Tstat is a network meter that passively analyzes traffic and produces rich log files. In particular, log files for TCP, HTTP and DNS traffic are generated.

Tstat typically rotate log files every hour, and puts all log files generated in one day in a separate directory. The typical directory tree is the following:

2016
\------------ 04-Apr
              \------------ 2017_04_01_00_30.out
              \------------ 2017_04_01_01_30.out
              \------------ 2017_04_01_02_30.out
              \------------ ...
\------------ 05-May
              \------------ 2017_05_01_00_30.out
              \------------ 2017_05_01_01_30.out
              \------------ ...
\------------ ...
2017
\------------ 01-Jan
...

NetLyitics assumes that this directory structure is replicated in HDFS.

NetLytics Data Tables: DNS, HTTP and Named Flows.

Bind

Bind is the most popular software DNS server. It can be configured to create log files changing the /etc/bind/named.conf files, adding:

logging {
  channel bind_log {
    file "/var/log/bind/bind.log" versions 3 size 5m;
    severity info;
    print-category yes;
    print-severity yes;
    print-time yes;
  };
  category queries { bind_log; };
};

The log file is created in /var/log/bind/bind.log. Bind does not handle log file rotation and storage, but users typically employ the logrotate utility to handle this. logrotate periodically rotates log files and stores old ones with the name bind.log-YYYYMMDD where YYYY, MM and DD are the current year, month and day respectively. NetLytics assumes this name format is used to store log files on HDFS.

NetLytics Data Tables: DNS.

Pcap Files

NetLytics can parse raw Pcap files to extract DNS data. We reccommend to use the utility dnscap to generate such Pcap files. It can rotate log files after a configurable period of time. Default Pcap file names have the format: <base_name>.YYYYMMDD.HHmmSS.uSec. NetLytics assumes this format is used in HDFS.

NetLytics Data Tables: DNS.

2.2 Data storage

NetLytics assumes that network log files are stored on HDFS and accessible by the current Spark user. Each tool producing

2.3 Connectors

The connectors are the software modules to parse log files and create Data Tables. NetLytics parses log files on the original tool format, and creates on-the-fly Data Tables to be used by algorithms.

A block of data:
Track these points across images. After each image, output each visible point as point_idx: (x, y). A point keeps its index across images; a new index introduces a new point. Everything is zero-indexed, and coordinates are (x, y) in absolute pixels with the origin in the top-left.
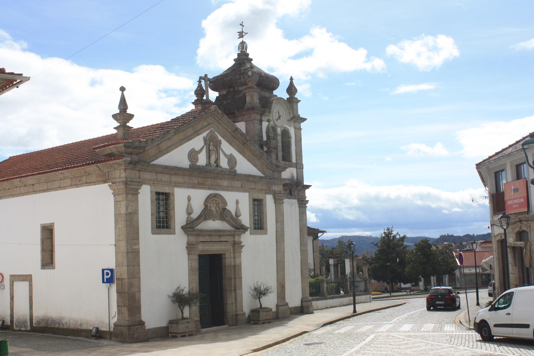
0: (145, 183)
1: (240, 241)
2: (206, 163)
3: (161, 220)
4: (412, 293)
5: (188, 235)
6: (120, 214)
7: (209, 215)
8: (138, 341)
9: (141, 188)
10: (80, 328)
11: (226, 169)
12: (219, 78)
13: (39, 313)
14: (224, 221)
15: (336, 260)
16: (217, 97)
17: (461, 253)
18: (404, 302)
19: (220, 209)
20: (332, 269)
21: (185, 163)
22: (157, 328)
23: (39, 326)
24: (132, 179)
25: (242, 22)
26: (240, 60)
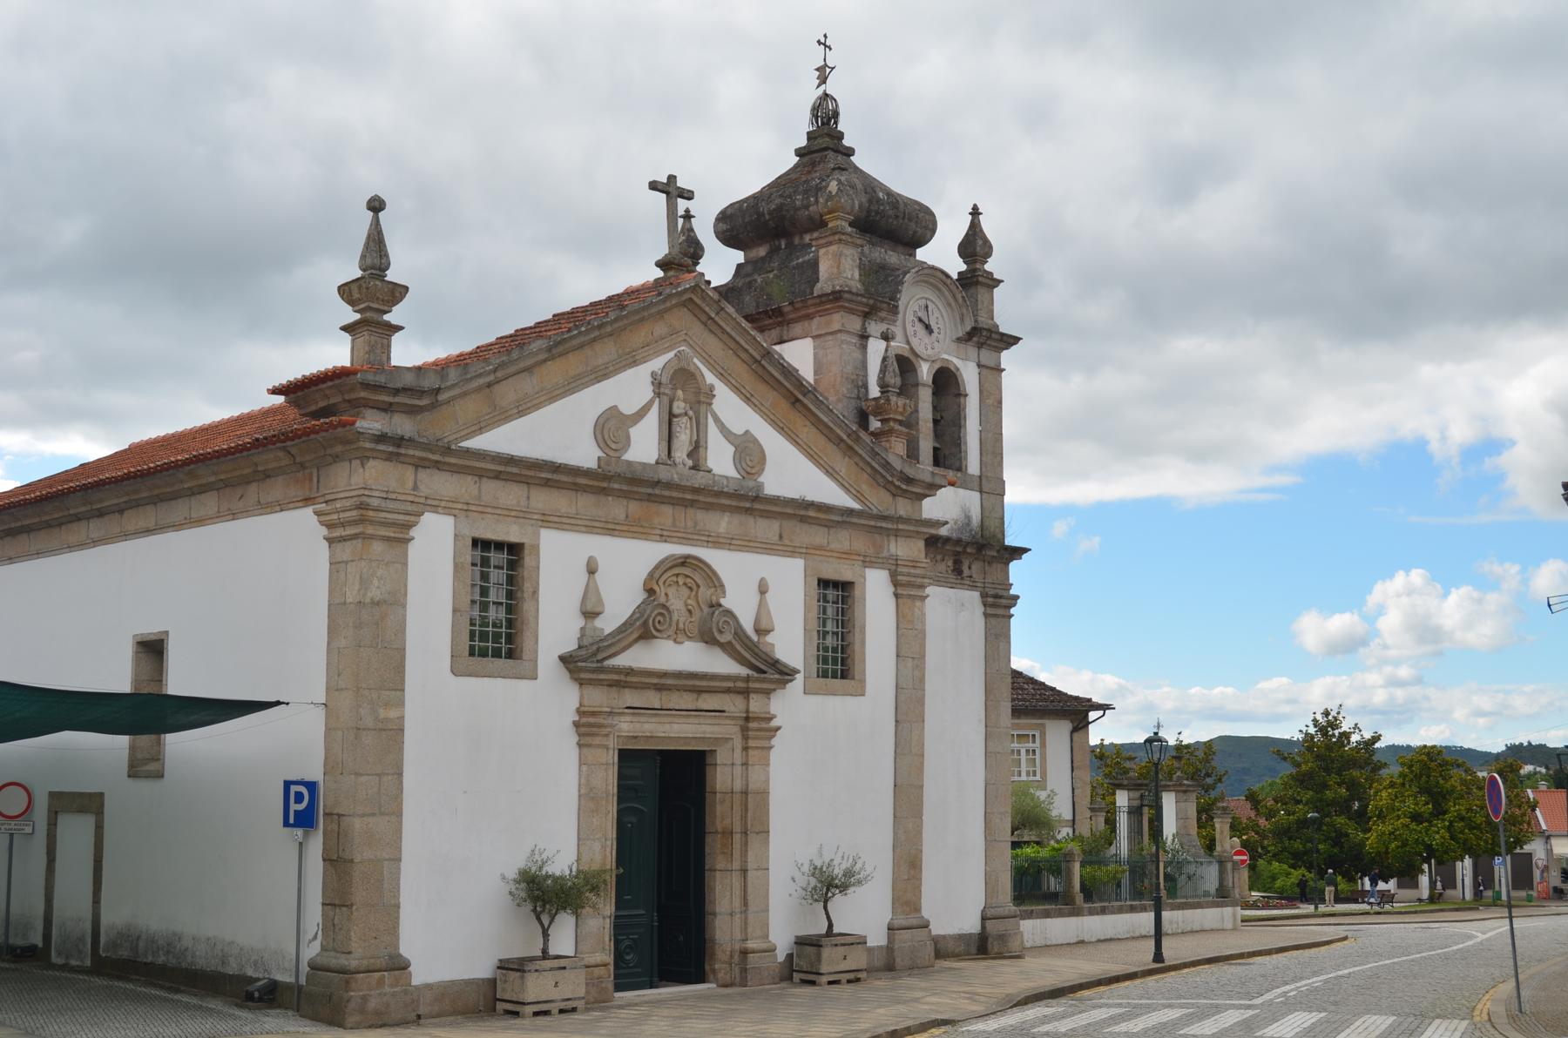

> **Requirement 1**:
Answer these questions about the text on network log sources:
(a) How often does Tstat typically rotate its log files?
(b) In which file does Bind create its log?
(c) Which utility is recommended for generating the Pcap files that NetLytics parses?
> **Requirement 2**: Extract from the records the part that opens with their first line and closes with the line containing "19: (220, 209)", both included, copying each line unchanged. Leave the pictures out.

> **Reply 1**:
(a) Every hour.
(b) /var/log/bind/bind.log
(c) dnscap

> **Reply 2**:
Track these points across images. After each image, output each visible point as point_idx: (x, y). A point keeps its index across images; a new index introduces a new point. Everything is zero-indexed, and coordinates are (x, y) in absolute pixels with the origin in the top-left.
0: (145, 183)
1: (240, 241)
2: (206, 163)
3: (161, 220)
4: (412, 293)
5: (188, 235)
6: (120, 214)
7: (209, 215)
8: (138, 341)
9: (141, 188)
10: (80, 328)
11: (226, 169)
12: (219, 78)
13: (39, 313)
14: (224, 221)
15: (336, 260)
16: (217, 97)
17: (461, 253)
18: (404, 302)
19: (220, 209)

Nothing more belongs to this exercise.